While such a stance likely sparks selling pressure in Treasuries, bank stress tends to resonate for a while and credit conditions will tighten appreciably from here. Smaller US banks are important lenders to small and medium sized business, a key driver of employment strength. It may be the case that the resulting slowing in growth and inflation from this kind of tightening in financial conditions allows the Fed to slow or halt its rate hikes after March or May. Another question will be the fate of the central bank’s efforts to contain the size of its $8 trillion balance sheet, which swelled during the pandemic.

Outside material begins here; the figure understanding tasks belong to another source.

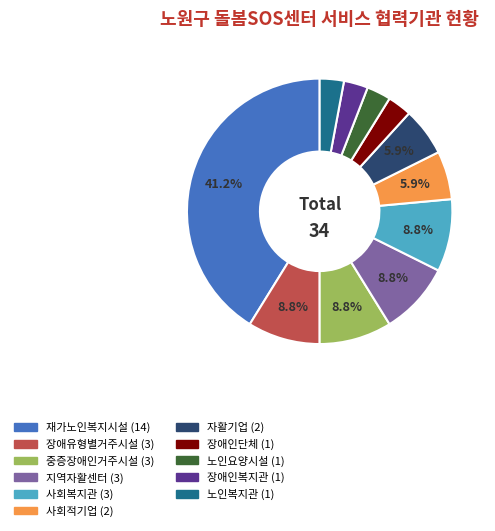

Is there any slice that represents more than half of the pie?

No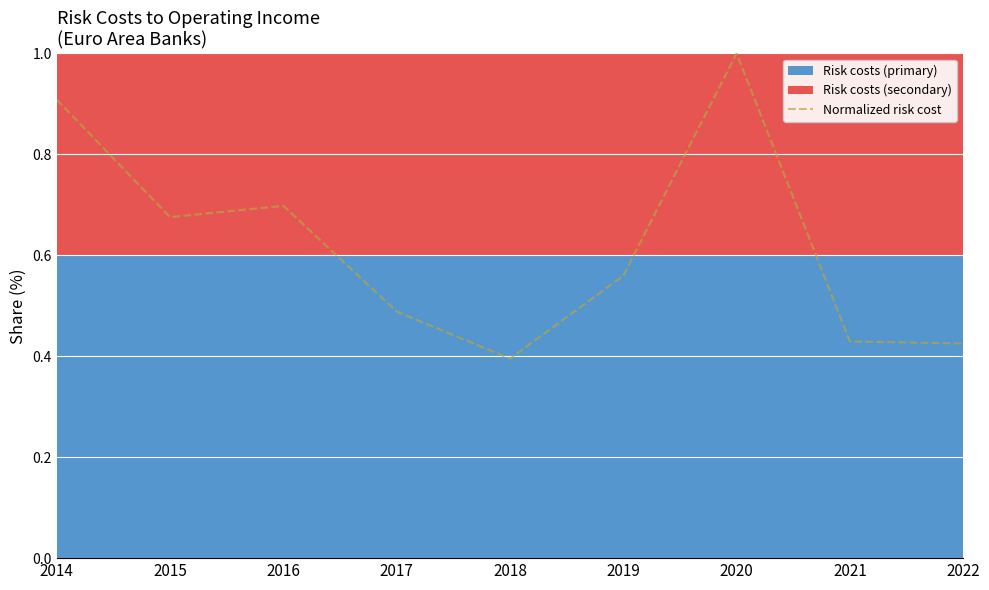

True or false: the data shows 0.5 at 2017.

True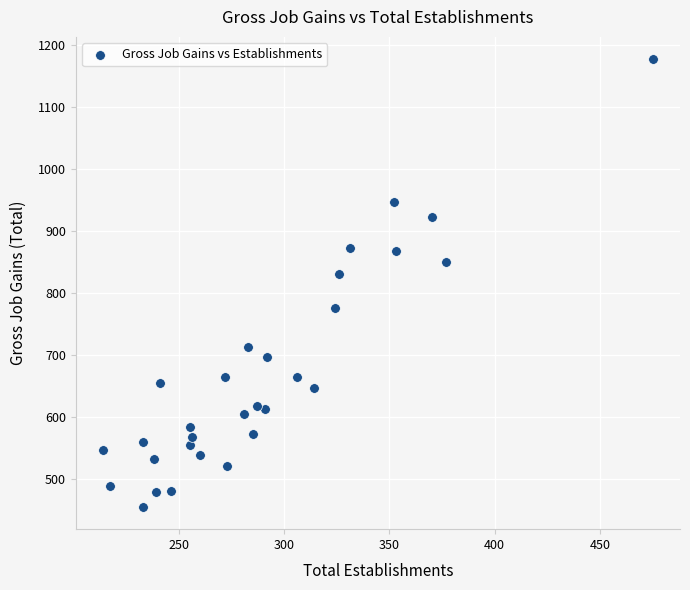

What Y value in the scatter plot is closest to 816?

831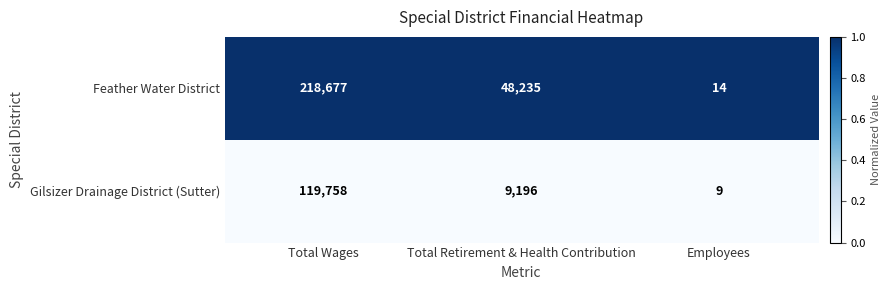

Rank the series at Total Retirement & Health Contribution from lowest to highest value.

Gilsizer Drainage District (Sutter), Feather Water District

Powell’s communication challenge
Once the policy statement and forecasts land, financial markets will focus on just how the Fed chair explains its stance without stirring further concerns — either for financial stability or inflation. This is a very tough job, perhaps more than usual as Powell delivered a hawkish policy outlook just days before a US bank failed. Flip flopping is not a good look for central bankers and does little to boost the Fed’s credibility and stem market volatility. For Powell, the best approach appears one of the Fed delivering a quarter-point hike and nudging up the dot-plot rate forecasts, providing cover in case jobs and inflation data stay hot. Former Treasury Secretary Lawrence Summers said on Bloomberg Television Friday that the Fed should not allow “financial dominance” and be spooked into easing its campaign to contain inflation “out of solicitude for the banking system.”
Still, Powell would need to ensure that the Fed and other regulators have done enough to ring fence the banking system so policy officials can keep their focus in inflation and the labor market. For now, markets doubt that is the case and all bets would be off if another financial institution runs into trouble.